The reclusive and enigmatic “Yoda” of the Pentagon, Andrew Marshall, was poring through Russian language journals and presumably secret communiques. He was intrigued by the Soviet identification of a “Military Technical Revolution.” Europe throughout the Cold War occupied the center of the chessboard. On one hand, grand strategy revolved around a massive preemptive blitz of tanks and troops supported by air and even tactical nuclear weapons, emanating from the Soviet bloc, and on the other hand, arms buildup and nuclear deterrence from the West.
When Russian and Chinese thinkers witnessed an actual invasion using massed weapons and troops, supported by air and stand-off cruise missiles, as a U.S.-led coalition easily pushed Iraqi forces from Kuwait, they believed they saw the future of modern warfare. A combination of precision-guided weapons, networked intelligence, surveillance, and reconnaissance (ISR), and modern command and control would be a force multiplier while eliminating the fog of war.
Arthur Cebrowski was the chief proponent of the new Network-Centric Warfare (NCW). His 1998 paper, Network-Centric Warfare: Its Origin and Future Proceedings, written while he was still director for Space, Information Warfare, and Command and Control, is imbued with the excitement of the halcyon days of the internet boom. Reading it today, one is struck by the enthusiasm for networking that was the dot-com boom:
“We are in the midst of a revolution in military affairs (RMA) unlike any seen since the Napoleonic Age, when France transformed warfare with the concept of levée en masse. Chief of Naval Operations Admiral Jay Johnson has called it ‘a fundamental shift from what we call platform-centric warfare to something we call network-centric warfare’, and it will prove to be the most important RMA in the past 200 years.”
In his Pentagon briefing upon taking the director role, Cebrowski said: “If you are not interoperable, you are not on the net. You are not benefiting from the information age.”
When modernized militaries next engage in combat, expect a debilitating cyber-attack, giving the adversary an asymmetric advantage. The move to Network-centric warfighting by the U.S. military set the stage for an inevitable cyberwar.

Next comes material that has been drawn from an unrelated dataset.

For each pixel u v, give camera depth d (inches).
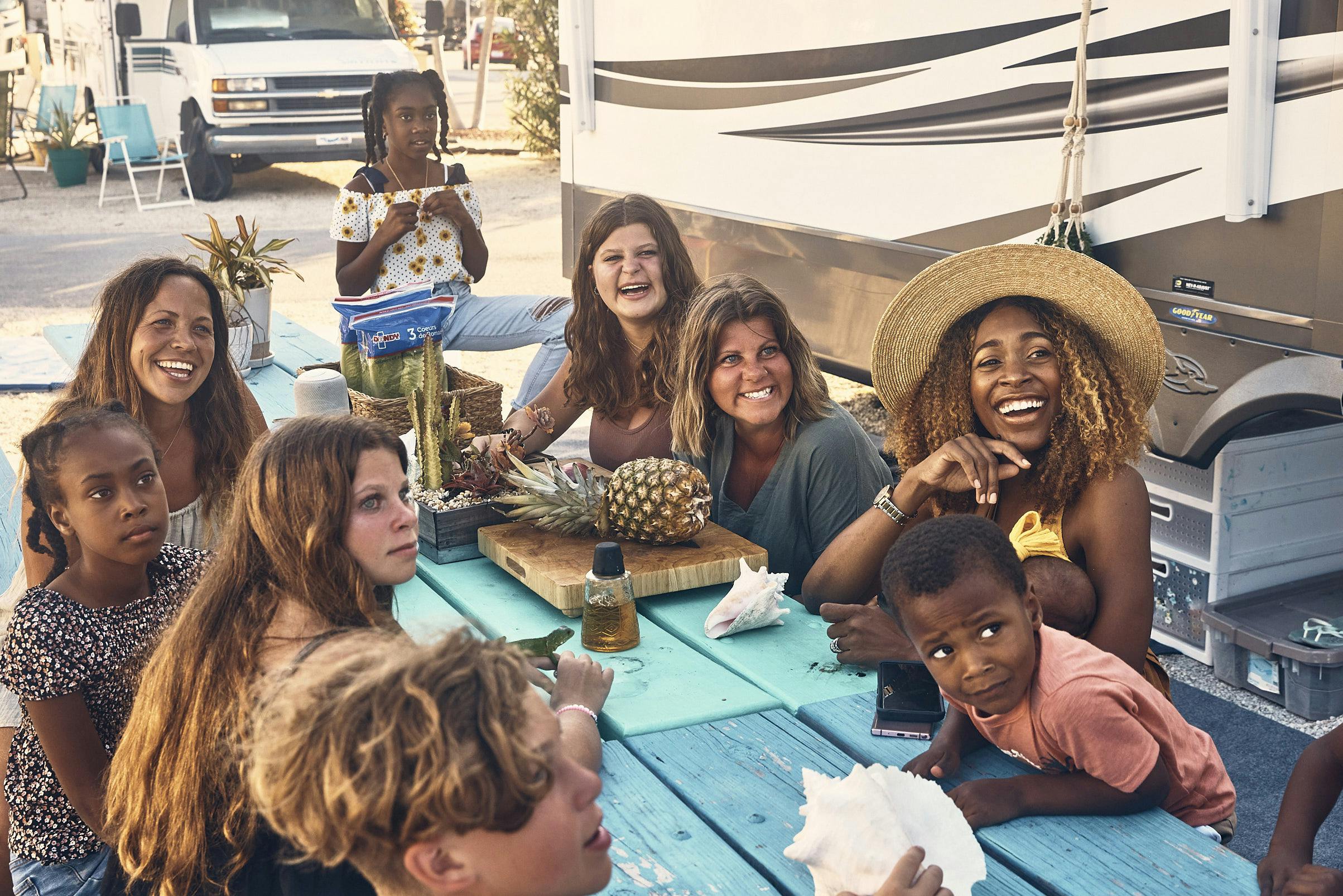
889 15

The tenets of NCW, once again, are: Eliminating the fog of war through a sensor grid, and a combination of precision-guided weapons, ISR, and command and control. The U.S. military, and other militaries around the world on both sides, were late to the computer and networking game (now dubbed “cyber”) but determined to catch up. A global information grid was sketched out. Satellites for reconnaissance and communication were launched. Precision GPS systems deployed. Drones for ISR and weapons delivery to targets were built in ever increasing numbers. A high altitude drone, the Global Hawk, was deployed not only to replace the 50s vintage U2 platform but to add a layer to the ISR and command and control from land, sea, and air systems.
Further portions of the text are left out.